ECLI:NL:RBDHA:2013:18072
Rechtbank Den Haag
- Eerste aanleg - enkelvoudig
- Rechtspraak.nl
Afwijzing van gratieverzoek en tenuitvoerlegging gevangenisstraf
In deze zaak heeft de Rechtbank Den Haag op 18 december 2013 uitspraak gedaan in een kort geding waarin [woonplaats] de Staat der Nederlanden (Ministerie van Veiligheid en Justitie) heeft aangeklaagd. [woonplaats] vorderde primair een verbod op de tenuitvoerlegging van zijn gevangenisstraf en subsidiair een nieuwe beslissing op zijn gratieverzoek. De rechtbank heeft vastgesteld dat [woonplaats] in 2009 was veroordeeld tot een gevangenisstraf van 10 maanden, waarvan 4 maanden voorwaardelijk. Dit vonnis werd later door de Hoge Raad verminderd tot 9 maanden en 3 weken. In 2012 diende [woonplaats] een gratieverzoek in, dat uiteindelijk door de Staatssecretaris van Veiligheid en Justitie werd afgewezen.
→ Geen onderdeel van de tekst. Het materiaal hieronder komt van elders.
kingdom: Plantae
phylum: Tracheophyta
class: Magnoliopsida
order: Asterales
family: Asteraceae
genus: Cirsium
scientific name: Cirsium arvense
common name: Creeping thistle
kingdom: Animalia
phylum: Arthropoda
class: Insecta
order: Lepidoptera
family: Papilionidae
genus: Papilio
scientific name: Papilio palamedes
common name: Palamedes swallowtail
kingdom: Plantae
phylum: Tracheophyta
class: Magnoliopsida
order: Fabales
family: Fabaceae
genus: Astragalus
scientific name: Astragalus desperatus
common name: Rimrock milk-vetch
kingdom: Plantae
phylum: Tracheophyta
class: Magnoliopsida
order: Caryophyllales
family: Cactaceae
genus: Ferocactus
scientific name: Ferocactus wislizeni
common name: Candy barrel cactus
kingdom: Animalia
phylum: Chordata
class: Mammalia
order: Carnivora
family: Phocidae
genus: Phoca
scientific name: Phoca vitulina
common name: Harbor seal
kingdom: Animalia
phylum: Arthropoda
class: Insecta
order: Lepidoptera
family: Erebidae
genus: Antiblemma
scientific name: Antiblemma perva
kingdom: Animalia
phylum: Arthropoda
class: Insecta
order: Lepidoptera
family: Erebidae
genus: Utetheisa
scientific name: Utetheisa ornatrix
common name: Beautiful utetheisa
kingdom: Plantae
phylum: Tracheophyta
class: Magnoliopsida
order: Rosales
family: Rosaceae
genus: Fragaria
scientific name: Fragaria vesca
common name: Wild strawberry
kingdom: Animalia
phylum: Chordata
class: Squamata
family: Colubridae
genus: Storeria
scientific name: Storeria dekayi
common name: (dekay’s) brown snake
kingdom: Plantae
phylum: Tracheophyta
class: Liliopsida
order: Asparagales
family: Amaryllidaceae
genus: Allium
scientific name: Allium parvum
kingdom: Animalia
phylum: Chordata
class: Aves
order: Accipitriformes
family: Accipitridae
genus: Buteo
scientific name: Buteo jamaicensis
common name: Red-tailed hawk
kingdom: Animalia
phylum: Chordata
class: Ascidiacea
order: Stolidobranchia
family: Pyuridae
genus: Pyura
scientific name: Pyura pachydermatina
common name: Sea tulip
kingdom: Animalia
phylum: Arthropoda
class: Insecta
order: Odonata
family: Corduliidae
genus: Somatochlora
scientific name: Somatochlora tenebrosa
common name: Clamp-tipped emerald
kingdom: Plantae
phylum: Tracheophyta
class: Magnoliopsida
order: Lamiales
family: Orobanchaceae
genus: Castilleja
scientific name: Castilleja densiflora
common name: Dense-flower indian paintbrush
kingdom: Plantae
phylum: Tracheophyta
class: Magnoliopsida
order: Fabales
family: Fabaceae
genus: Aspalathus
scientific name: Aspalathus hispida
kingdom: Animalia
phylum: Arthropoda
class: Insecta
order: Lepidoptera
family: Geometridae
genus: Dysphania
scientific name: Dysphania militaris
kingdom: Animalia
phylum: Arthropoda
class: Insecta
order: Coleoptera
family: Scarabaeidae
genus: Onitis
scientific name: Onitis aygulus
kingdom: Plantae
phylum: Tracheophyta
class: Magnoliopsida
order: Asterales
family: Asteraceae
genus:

De rechtbank oordeelde dat er geen schending was van het vertrouwensbeginsel, omdat de brief van 30 mei 2012 niet voldoende gerechtvaardigd vertrouwen wekte dat het gratieverzoek zou worden toegewezen. Ook werd geoordeeld dat de Staat niet onzorgvuldig had gehandeld in de afhandeling van het gratieverzoek, aangezien de adviezen van het openbaar ministerie en het gerechtshof niet verplicht waren om bij de beslissing te worden gevoegd. De rechtbank concludeerde dat de vordering van [woonplaats] moest worden afgewezen, met veroordeling van [woonplaats] in de proceskosten.